I used to work at a vintage guitar store, and I learned to be able to tell the difference between American made guitars and their Japanese and Chinese knock-offs. Sure the contours were the same, and the lacquer looked pretty similar, but there is something about a Gibson that sounds and feels very different from an Epiphone. The Pogues prove that music is the same way. They’re the kind of band whose roots show in everything they do. Not because they sing about their home, or because they use traditional Irish instrumentation, but because the emotion their music portrays sounds like the world from which they emerged.

In 1985 Ireland was almost twenty years deep into the Troubles. Constant protest and upheaval had made northern Ireland a battleground, and the whole country was suffering. The Pogues released Rum, Sodomy and the Lash amid this confusion and devastation, as an honest portrayal of how it felt to be in the Irish working class during all this deadly strife. You can hear it in songs like “The Old Main Drag”, the story of a young man living on the street after moving to a cruel city, or it’s counterpart “Sally Maclennane”, which evokes the lives of the people who stay at home. “Dirty Old Town” sketches the experience of growing up and then dying in the same town, and the closeness between nostalgia and regret.
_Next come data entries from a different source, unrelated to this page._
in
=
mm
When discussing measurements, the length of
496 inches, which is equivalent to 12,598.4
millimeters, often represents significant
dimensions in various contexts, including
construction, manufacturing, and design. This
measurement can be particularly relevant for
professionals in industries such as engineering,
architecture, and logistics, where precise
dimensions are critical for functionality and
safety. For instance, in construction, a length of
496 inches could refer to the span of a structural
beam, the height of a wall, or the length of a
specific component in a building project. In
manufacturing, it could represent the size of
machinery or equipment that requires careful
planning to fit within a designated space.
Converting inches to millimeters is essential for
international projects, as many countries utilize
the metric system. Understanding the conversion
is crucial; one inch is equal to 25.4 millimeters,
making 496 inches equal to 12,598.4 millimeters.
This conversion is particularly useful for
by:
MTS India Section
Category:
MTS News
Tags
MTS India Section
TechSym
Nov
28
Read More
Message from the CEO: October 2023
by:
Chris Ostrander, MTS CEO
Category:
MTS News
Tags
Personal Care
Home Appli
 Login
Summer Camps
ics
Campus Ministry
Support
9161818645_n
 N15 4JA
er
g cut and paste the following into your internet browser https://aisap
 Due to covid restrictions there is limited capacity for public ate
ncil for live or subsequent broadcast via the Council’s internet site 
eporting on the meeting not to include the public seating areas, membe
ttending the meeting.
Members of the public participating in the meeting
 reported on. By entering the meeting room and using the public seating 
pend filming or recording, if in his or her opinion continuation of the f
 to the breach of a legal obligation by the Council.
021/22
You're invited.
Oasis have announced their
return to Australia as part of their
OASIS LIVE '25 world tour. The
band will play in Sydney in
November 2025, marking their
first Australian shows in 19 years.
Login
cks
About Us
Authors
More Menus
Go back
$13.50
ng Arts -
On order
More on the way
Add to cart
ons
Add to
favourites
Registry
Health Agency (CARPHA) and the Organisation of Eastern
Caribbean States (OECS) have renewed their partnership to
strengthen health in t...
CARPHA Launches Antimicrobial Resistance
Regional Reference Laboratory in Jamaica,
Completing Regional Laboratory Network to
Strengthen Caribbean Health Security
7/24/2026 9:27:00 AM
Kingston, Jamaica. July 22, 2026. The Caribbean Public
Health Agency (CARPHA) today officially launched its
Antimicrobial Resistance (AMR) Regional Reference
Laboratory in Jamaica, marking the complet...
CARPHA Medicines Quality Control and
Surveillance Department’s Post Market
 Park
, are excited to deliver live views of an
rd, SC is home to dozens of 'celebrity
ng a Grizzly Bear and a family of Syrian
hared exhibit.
For the most part, the songs on Rum, Sodomy and the Lash can be divided into two categories, songs about home and songs about war. What could be more appropriate knowing Ireland’s political situation? Up-tempo romps like “Gentleman Soldier” or “Billy’s Bones” try to make horrible situations easier, by using humor, but by the last song all of the pleasantries have been extinquished. “The Band Played Waltzing Matilda”, originally by Eric Bogle, starts with just a banjo and Shane McGowan’s despondent vocals. You begin to piece together the story of a young carefree man who’s drafted into the Australian army to fight in the Battle Of Gallipoli. After weeks in the trenches he’s hit by a Turkish shell and loses his legs. It’s not just a physical wound, however, his whole outlook is changed:

As our ship pulled into circular quay,
I looked at the place where my legs used to be,
And thanked Christ there was nobody waiting for me,
To grieve and to mourn and to pity.

Time passes and the last image we have of him is as an old man, sitting on his porch watching the ANZAC parades:

I see the old men, all twisted and torn,
The forgotten heroes of a forgotten war,
And the young people ask me what are they marching for,
And I ask myself the same question

While Eric Bogle wrote the song to be about the veterans of the First World War, the Pogues have made it distinctly Irish. It’s impossible to hear this song without thinking of the Troubles, and the people who lived through them. So critics will say the lacquer is faded or the contours are off, but you can’t argue that this album isn’t authentic.